**About this exercise:** Copy the listing in full and exactly, omitting its images.

**Stored data:**
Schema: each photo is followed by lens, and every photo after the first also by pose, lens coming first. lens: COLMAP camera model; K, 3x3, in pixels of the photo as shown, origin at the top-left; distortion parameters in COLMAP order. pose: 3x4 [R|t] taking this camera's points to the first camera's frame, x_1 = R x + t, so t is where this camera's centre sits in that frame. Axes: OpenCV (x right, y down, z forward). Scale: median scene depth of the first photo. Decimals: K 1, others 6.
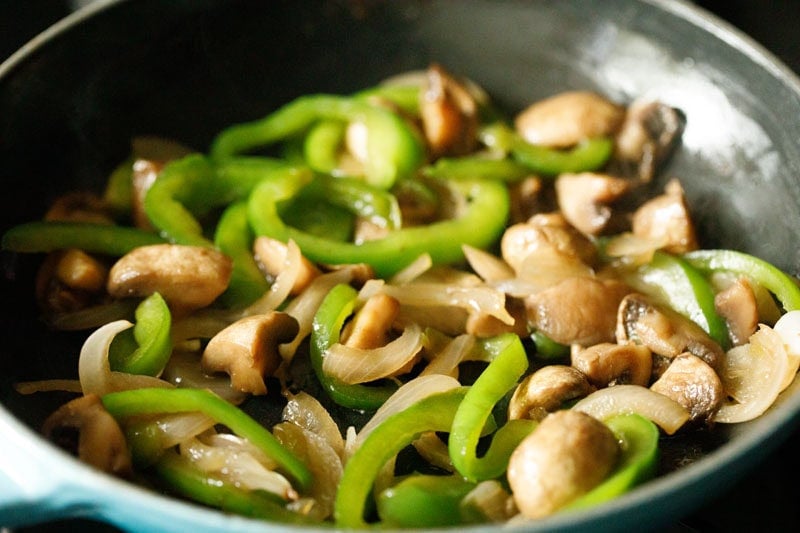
lens RADIAL K [[735.2, 0, 400.0], [0, 735.2, 266.5], [0, 0, 1]] dist [0.074034, -0.003649]
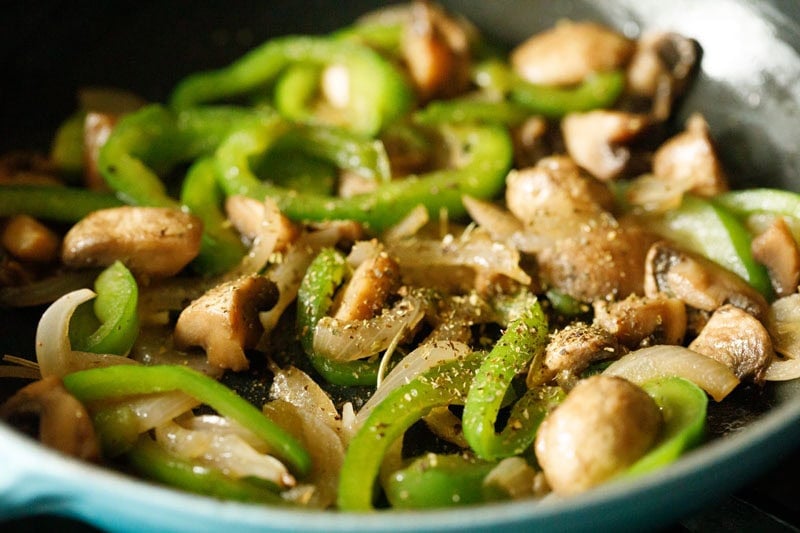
lens RADIAL K [[735.2, 0, 400.0], [0, 735.2, 266.5], [0, 0, 1]] dist [0.074034, -0.003649]
pose [[0.998205, -0.036714, 0.047314, -0.037166], [0.034277, 0.998094, 0.051323, 0.008401], [-0.049108, -0.049609, 0.997561, 0.102110]]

**Solution for this exercise:**
Schema: each photo is followed by lens, and every photo after the first also by pose, lens coming first. lens: COLMAP camera model; K, 3x3, in pixels of the photo as shown, origin at the top-left; distortion parameters in COLMAP order. pose: 3x4 [R|t] taking this camera's points to the first camera's frame, x_1 = R x + t, so t is where this camera's centre sits in that frame. Axes: OpenCV (x right, y down, z forward). Scale: median scene depth of the first photo. Decimals: K 1, others 6.
lens RADIAL K [[735.2, 0, 400.0], [0, 735.2, 266.5], [0, 0, 1]] dist [0.074034, -0.003649]
lens RADIAL K [[735.2, 0, 400.0], [0, 735.2, 266.5], [0, 0, 1]] dist [0.074034, -0.003649]
pose [[0.998205, -0.036714, 0.047314, -0.037166], [0.034277, 0.998094, 0.051323, 0.008401], [-0.049108, -0.049609, 0.997561, 0.102110]]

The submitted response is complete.